Delay: That’s a good question. For me it always worked out that I released a record with which I went on tour afterwards. This is of course difficult with Corona at the moment. I’m also an established artist, but for the newcomers at 16 or 20, it’s not at all worth making albums. The boys who are just starting out with music will stop releasing albums. With today’s music consumption, that no longer makes sense.

In the future it will no longer be the case that you take a year to write twelve songs and then release them as an album. No, you put out a song every month in a year. Then you always have something new. When you put an album out, it’s out the same day. That’s the way it is nowadays. Even if the live business is possible again after the pandemic, I will also consider whether there will be another album. But I don’t know that yet.

Isn’t it a shame if at some point there won’t be any more albums?

Delay: That’s right. On the other hand: Since albums are no longer worth that much, less work and energy is put into it.
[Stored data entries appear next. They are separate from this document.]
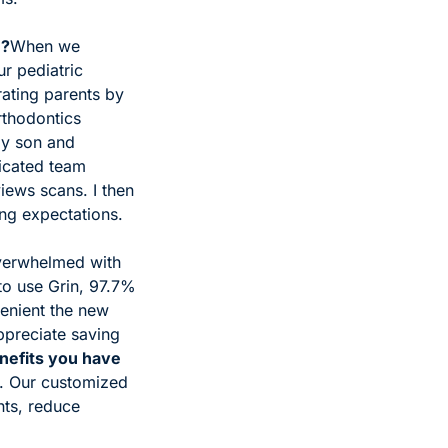
e?
When we 
 pediatric 
rating parents by 
thodontics 
y son and 
icated team 
ws scans. I then 
ing expectations. 
erwhelmed with 
to use Grin, 97.7% 
nient the new 
ppreciate saving 
nefits you have 
e. Our customized 
ts, reduce 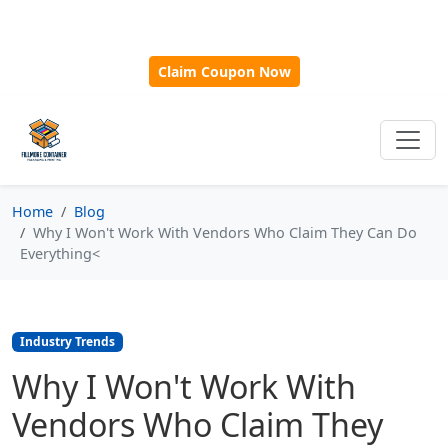
🎁
New Customer Discount Code:
Use
SAVE15
for 15%
OFF + Free Shipping on First Orders Over $500!
Claim Coupon Now
Home
Blog
Why I Won't Work With Vendors Who Claim They Can Do
Everything<
Industry Trends
Why I Won't Work With
Vendors Who Claim They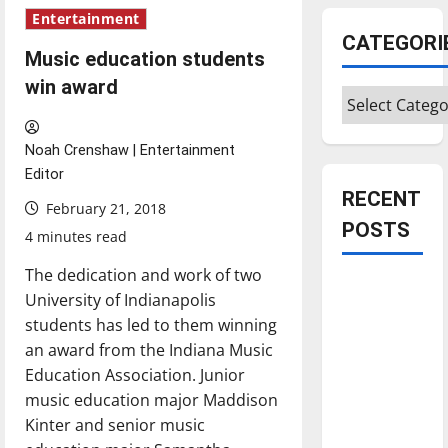
Entertainment
CATEGORI
Music education students
win award
Categories
Noah Crenshaw | Entertainment
Editor
RECENT
February 21, 2018
POSTS
4 minutes read
The dedication and work of two
Is America
University of Indianapolis
worth
students has led to them winning
celebrating?:
an award from the Indiana Music
With many
Education Association. Junior
citizens
music education major Maddison
feeling
Kinter and senior music
dissatisfied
The quality has been declining more and more for about ten years. There are fewer and fewer albums that you like to listen to in one go.
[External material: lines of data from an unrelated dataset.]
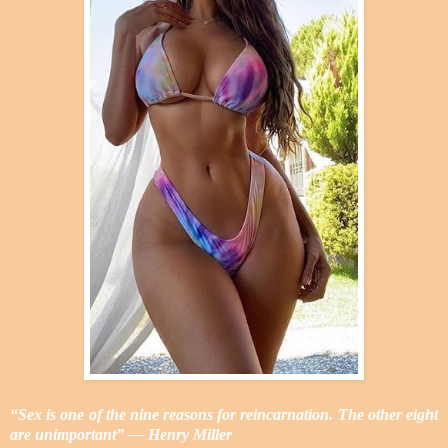
“Sex is one of the nine reasons for reincarnation. The other eight
are unimportant” ― Henry Miller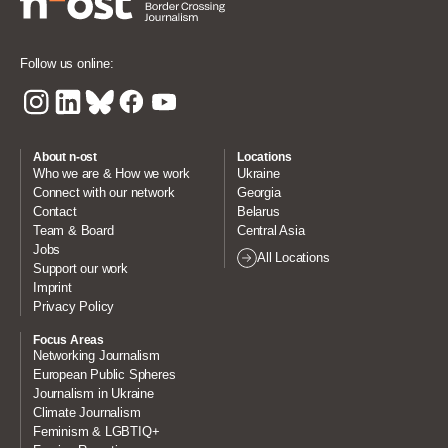
Follow us online:
About n-ost
Locations
Who we are & How we work
Ukraine
Connect with our network
Georgia
Contact
Belarus
Team & Board
Central Asia
Jobs
All Locations
Support our work
Imprint
Privacy Policy
Focus Areas
Networking Journalism
European Public Spheres
Journalism in Ukraine
Climate Journalism
Feminism & LGBTIQ+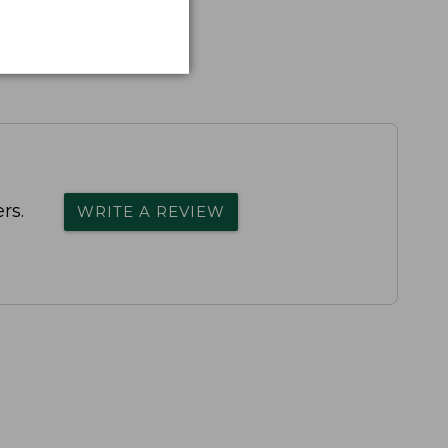
rs.
WRITE A REVIEW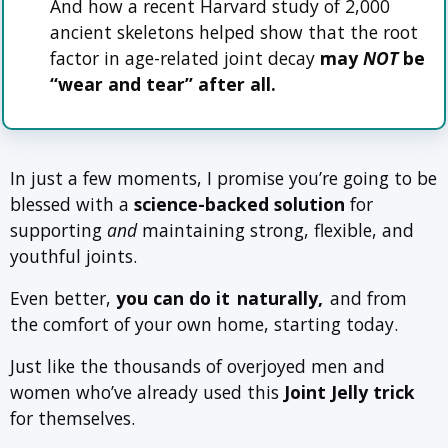
And how a recent Harvard study of 2,000
ancient skeletons helped show that the root
factor in age-related joint decay
may
NOT
be
“wear and tear” after all.
In just a few moments, I promise you’re going to be
blessed with a
science-backed solution
for
supporting
and
maintaining strong, flexible, and
youthful joints.
Even better,
you can do it
naturally,
and from
the comfort of your own home, starting today.
Just like the thousands of overjoyed men and
women who’ve already used this
Joint Jelly trick
for themselves.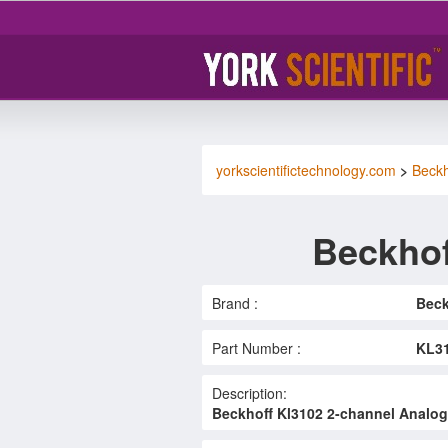
yorkscientifictechnology.com
>
Beckh
Beckhof
Brand :
Beck
Part Number :
KL3
Description:
Beckhoff Kl3102 2-channel Analog I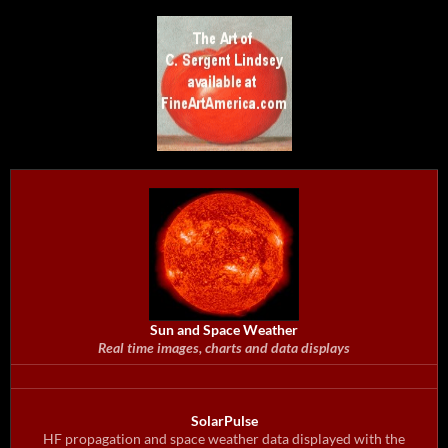
Sun and Space Weather
Real time images, charts and data displays
SolarPulse
HF propagation and space weather data displayed with the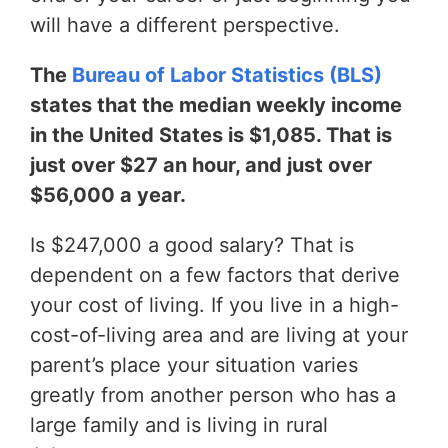
will have a different perspective.
The
Bureau of Labor Statistics (BLS)
states that the median weekly income
in the United States is $1,085. That is
just over $27 an hour, and just over
$56,000 a year.
Is $247,000 a good salary? That is
dependent on a few factors that derive
your cost of living. If you live in a high-
cost-of-living area and are living at your
parent’s place your situation varies
greatly from another person who has a
large family and is living in rural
More and more singles are being released. By the time the album comes out, you’ll already know half of the songs.

Delay: Exactly. You could leave it that way. You could then put all the songs together in a playlist and that would be the album.

One of the reasons why fewer records are being sold is because of the streaming services. How do you rate the development that streaming is conquering the music industry more and more?
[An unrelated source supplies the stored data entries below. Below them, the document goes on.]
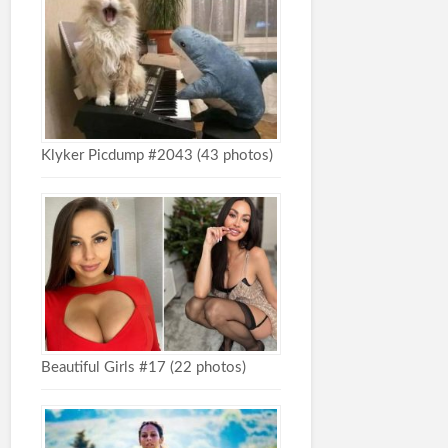
Klyker Picdump #2043 (43 photos)
Beautiful Girls #17 (22 photos)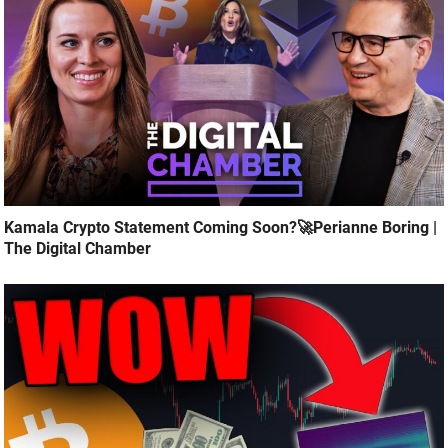
Kamala Crypto Statement Coming Soon?🚀Perianne Boring |
The Digital Chamber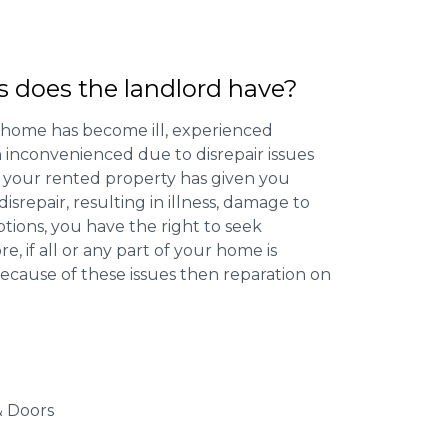
s does the landlord have?
 home has become ill, experienced
inconvenienced due to disrepair issues
f your rented property has given you
isrepair, resulting in illness, damage to
ptions, you have the right to seek
 if all or any part of your home is
cause of these issues then reparation on
 Doors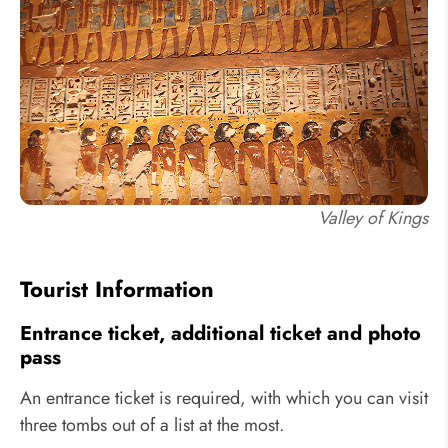
Valley of Kings
Tourist Information
Entrance ticket, additional ticket and photo
pass
An entrance ticket is required, with which you can visit
three tombs out of a list at the most.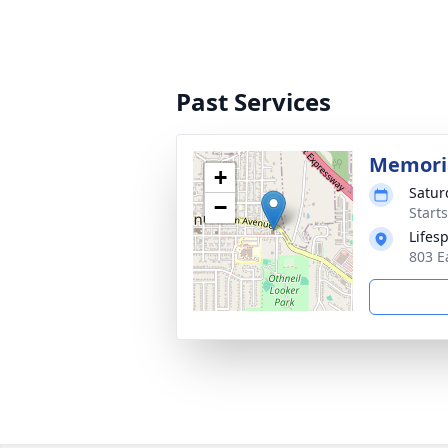
Past Services
Memoria
+
Satur
−
Start
Lifes
803 E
Delay: On the one hand, it’s nice because that’s the democratization of music. Before – even with downloads – you always had to have money to consume music. CD players, MP3 players, turntables, they all cost money. You haven’t needed that for a few years because everyone has a cell phone. Young people in particular have time to listen to music, which is how they determine what happens in the pop charts.

It used to be like this: Jan Delay has 10,000 fans because of me, each of them buying their new album. They listen to it once or twice and then put it in their closet or go to a concert. Today it’s different, because these fans can now stream the album too, so they won’t buy it anymore. In order to generate the value of a sold album via streaming, the album would have to be streamed 1,000 times. What used to be 10,000 albums sold and now streamed twice is now worth 20 albums.

Although the same number of people consume the music, 10,000 albums sold suddenly only become 20. This shows how difficult it is for people who come from before this transformation to keep up. The young people put some songs on repeat and thus generate enormously high streaming numbers. There is no such thing in my generation. It would be kind of embarrassing if, as Jan Delay, like the young rappers, I suddenly tell my fans: “Put my song on repeat all the time.”

In the singles charts you can often read names that you have never heard before. Artists achieve a big hit, but then quickly disappear again.

Delay: That’s the other side of the coin. In today’s model, a lot happens very quickly, but then disappears again just as much. Due to the short attention span, today’s kids also hear a lot of different things, but nothing really sticks. Albums as a format have made something easier to persist. You go to a concert that plays that particular album. This boosts longevity and half-life. But those thousands of individual songs by guys you’ve never heard of were forgotten the next day. It’s a shame, but that’s the way it is. Today there are several one-hit wonders every day.

What else do you have planned for this year – also with the beginners?

Delay: I really want to play concerts this summer. Nothing is planned with the beginners yet. I have too much work to do with my own album right now. That will take a while, I want to play the record live too. After that we are guaranteed to sit down again in the studio.